2.8. m6A RNA immunoprecipitation PCR (RIP-qPCR)
The m6A-RIP test was carried out by Magna MeRIP m6A Kit (Merck Millipore Darmstadt, Germany) according to the manufacturer's instruction. Total RNA was extracted or fragmented by ultrasound, and then incubated with Magnetic beads of anti-m6A antibody. After washing by buffer, the binding RNA was eluted and then purified by the RNA purification kit (Qiagen, USA). The purified RNA was identified by PCR detection. The relative fold expression was calculated using 2−ΔΔCt methods.

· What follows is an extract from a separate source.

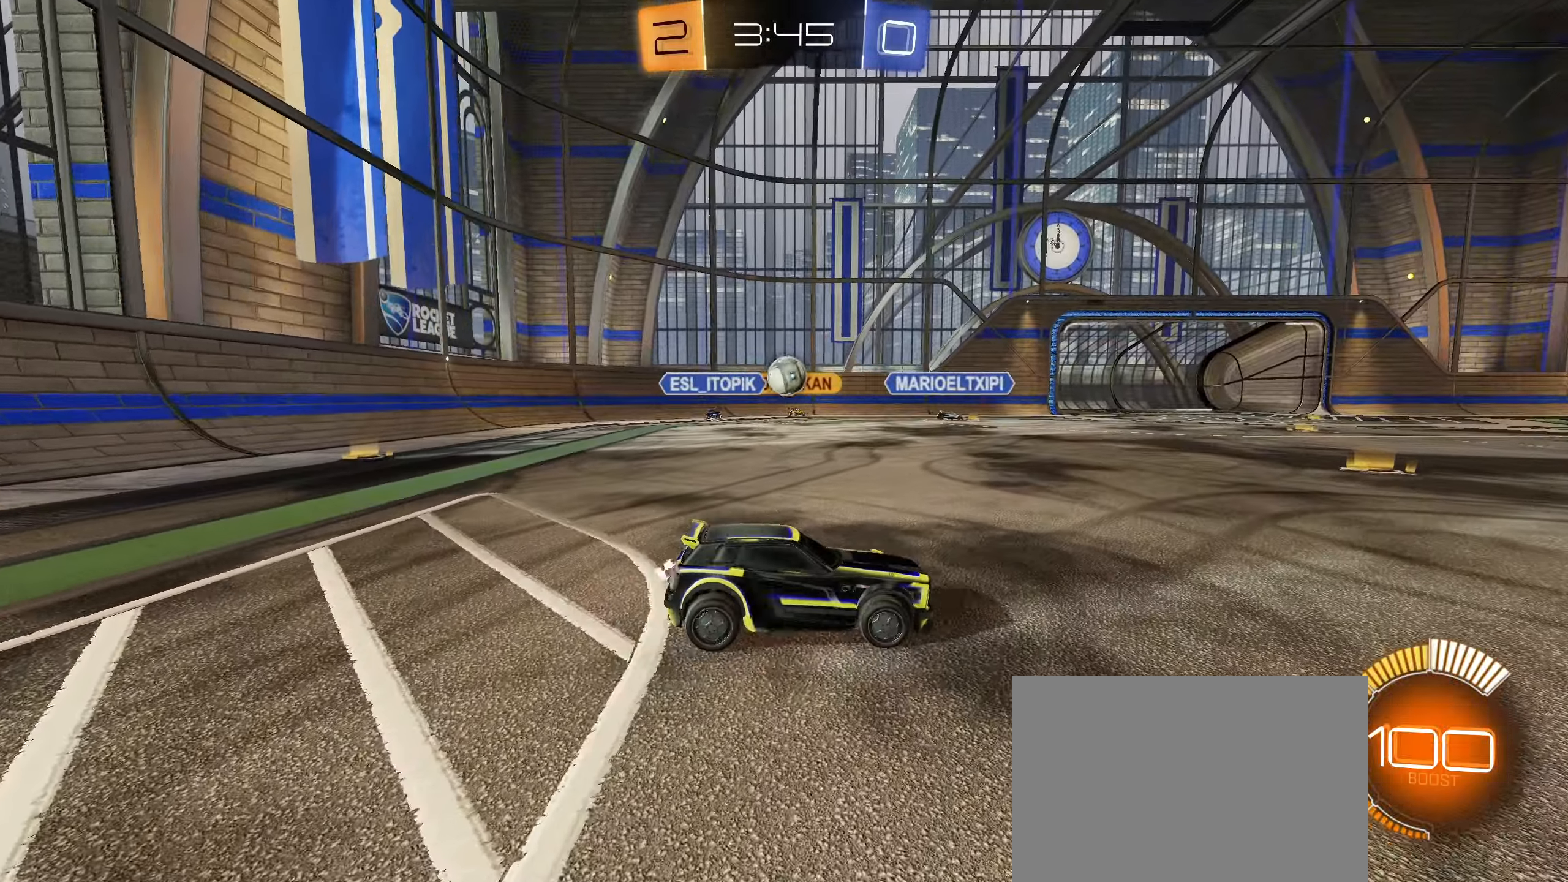
{"buttons": ["R2"], "left_stick": "right", "right_stick": "center", "events": [[116, "left_stick", "right"], [200, "R2", "up"], [316, "R2", "down"]]}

2.9. Quantification of MeRIP-PCR
The m6A-modified SOCS3 mRNA levels was identified by methylated RNA immunoprecipitation was performed [13]. Total RNA was isolated from HUVEC cells by Trizol. Anti-m6A antibody (3 μg, cat. ABE572, Millipore) or anti-IgG (Cell Signaling Technology, cat. #5946) was conjugated to protein A/G magnetic beads in IP buffer (140 mM NaCl, 20 mM Tris pH 7.5, 1% NP-40, 2 mM EDTA) for overnight at 4 °C. Total RNA (100 μg) was then incubated with these antibodies in IP buffer with RNase/protease inhibitor. Then, the RNA was eluted from beads at 4 °C. For qRT-PCR analysis, input total RNA (10 ng) was reverse-transcribed with Superscript III Synthesis system (Invitrogen, US). The enrichment of m6A-containing transcripts was calculated by analyzing the 2−ΔΔCt of eluate RNA relative to the input sample.
2.10. mRNA stability analysis
HUVEC cells were seeded into six-well plates at 80% confluence. Cells were transfected with knockdown of METTL3 or controls were treated with 8 μg/ml actinomycin D (Act D) at 0, 3, 6 h. RNA was extracted and reversely transcribed for qRT-PCR. The relative quantification was determined by 2−ΔΔCt method and normalized to β-actin. The half-time of SOCS3 mRNA was analyzed by GraphPad software.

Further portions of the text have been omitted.